Chess-trained language models rely on pattern-matching, not understanding
A recent study disputes the assertion that language models trained on chess data possess a true understanding of the game. Researchers developed KinGPT, a character-level model with 25 million parameters, which excelled against the 3 billion-parameter ChessGPT on a suite of 600 mate-in-N puzzles and the 4 billion-parameter C1-4B on a 20-theme puzzle benchmark. The study's authors contend that the impressive results stem primarily from pattern recognition rather than actual comprehension. Additionally, they present LLM-Modulo, a framework that incorporates a verifier-in-the-loop, which enhanced RedPajama 3B's accuracy for best moves from 1.2% to 21.2% and the validity of move generation from 19.3% to 95.3% on mate-in-N puzzles, achieving results comparable to ChessGPT.
Key facts
- KinGPT is a 25M-parameter character-level language model trained only on (position, best-move) pairs.
- KinGPT exceeded 3B-parameter ChessGPT on a 600-puzzle mate-in-N suite.
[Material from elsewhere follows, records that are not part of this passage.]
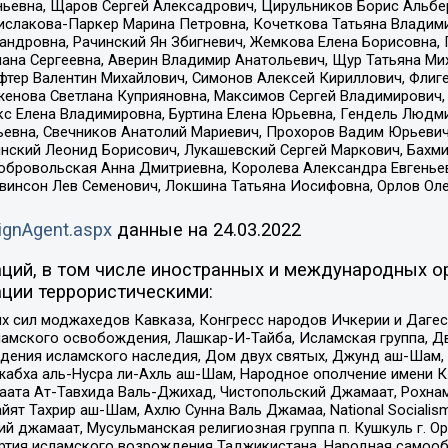
ньевна, Щаров Сергей Алексадрович, Цирульников Борис Альбер
ислакова-Паркер Марина Петровна, Кочеткова Татьяна Владими
сандровна, Рачинский Ян Збигневич, Жемкова Елена Борисовна,
лана Сергеевна, Аверин Владимир Анатольевич, Щур Татьяна М
фтер Валентин Михайлович, Симонов Алексей Кириллович, Флиг
женова Светлана Куприяновна, Максимов Сергей Владимирович, 
кс Елена Владимировна, Буртина Елена Юрьевна, Гендель Людм
евна, Свечников Анатолий Мариевич, Прохоров Вадим Юрьевич
инский Леонид Борисович, Лукашевский Сергей Маркович, Бахм
Добровольская Анна Дмитриевна, Королева Александра Евгенье
евинсон Лев Семенович, Локшина Татьяна Иосифовна, Орлов Ол
ignAgent.aspx
данные на
24.03.2022
ций, в том числе иностранных и международных ор
ции террористическими:
ил моджахедов Кавказа, Конгресс народов Ичкерии и Дагеста
ламского освобождения, Лашкар-И-Тайба, Исламская группа, Дв
ения исламского наследия, Дом двух святых, Джунд аш-Шам, 
жабха аль-Нусра ли-Ахль аш-Шам, Народное ополчение имени К.
ата Ат-Тавхида Валь-Джихад, Чистопольский Джамаат, Рохнам
ят Тахрир аш-Шам, Ахлю Сунна Валь Джамаа, National Socialism
ий джамаат, Мусульманская религиозная группа п. Кушкуль г. 
ртия исламского возрождения Таджикистана, Народная самооб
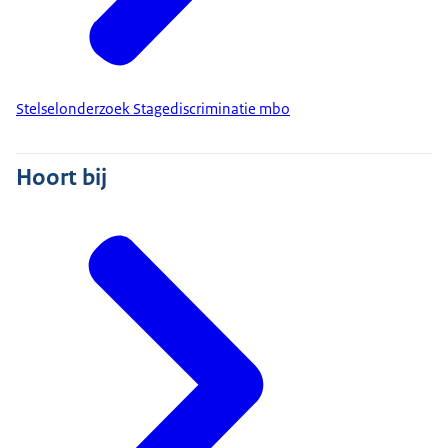
Stelselonderzoek Stagediscriminatie mbo
Hoort bij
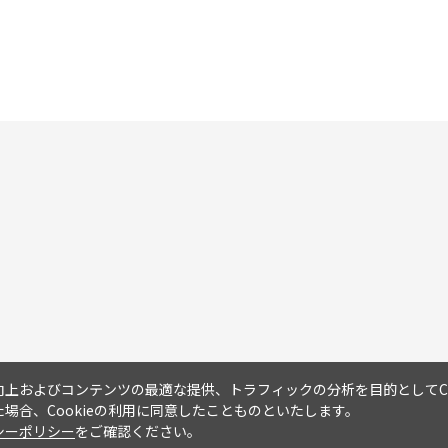
上およびコンテンツの最適な提供、トラフィックの分析を目的としてCo
場合、Cookieの利用に同意したことものといたします。
シーポリシー
をご確認ください。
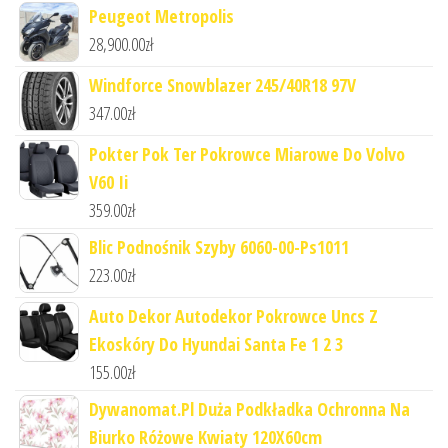
Peugeot Metropolis
28,900.00
zł
Windforce Snowblazer 245/40R18 97V
347.00
zł
Pokter Pok Ter Pokrowce Miarowe Do Volvo
V60 Ii
359.00
zł
Blic Podnośnik Szyby 6060-00-Ps1011
223.00
zł
Auto Dekor Autodekor Pokrowce Uncs Z
Ekoskóry Do Hyundai Santa Fe 1 2 3
155.00
zł
Dywanomat.Pl Duża Podkładka Ochronna Na
Biurko Różowe Kwiaty 120X60cm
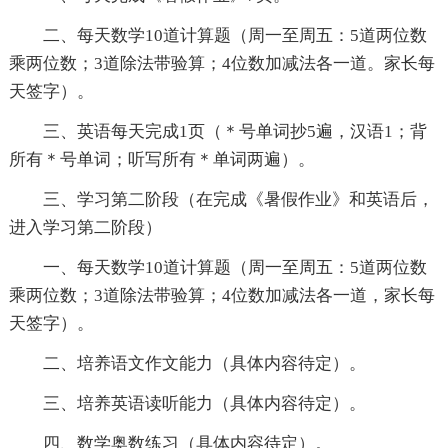
二、每天数学10道计算题（周一至周五：5道两位数
乘两位数；3道除法带验算；4位数加减法各一道。家长每
天签字）。
三、英语每天完成1页（＊号单词抄5遍，汉语1；背
所有＊号单词；听写所有＊单词两遍）。
三、学习第二阶段（在完成《暑假作业》和英语后，
进入学习第二阶段）
一、每天数学10道计算题（周一至周五：5道两位数
乘两位数；3道除法带验算；4位数加减法各一道，家长每
天签字）。
二、培养语文作文能力（具体内容待定）。
三、培养英语读听能力（具体内容待定）。
四、数学奥数练习（具体内容待定）。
- KinGPT outperformed 4B-parameter C1-4B on a 20-theme puzzle benchmark.
- The study asserts that impressive benchmark performance is largely explained by pattern-matching.
- LLM-Modulo is a verifier-in-the-loop framework.
- LLM-Modulo raised RedPajama 3B's best move accuracy from 1.2% to 21.2%.
- LLM-Modulo improved move generation validity from 19.3% to 95.3% on mate-in-N puzzles.
- The gains from LLM-Modulo are comparable to those achieved from ChessGPT.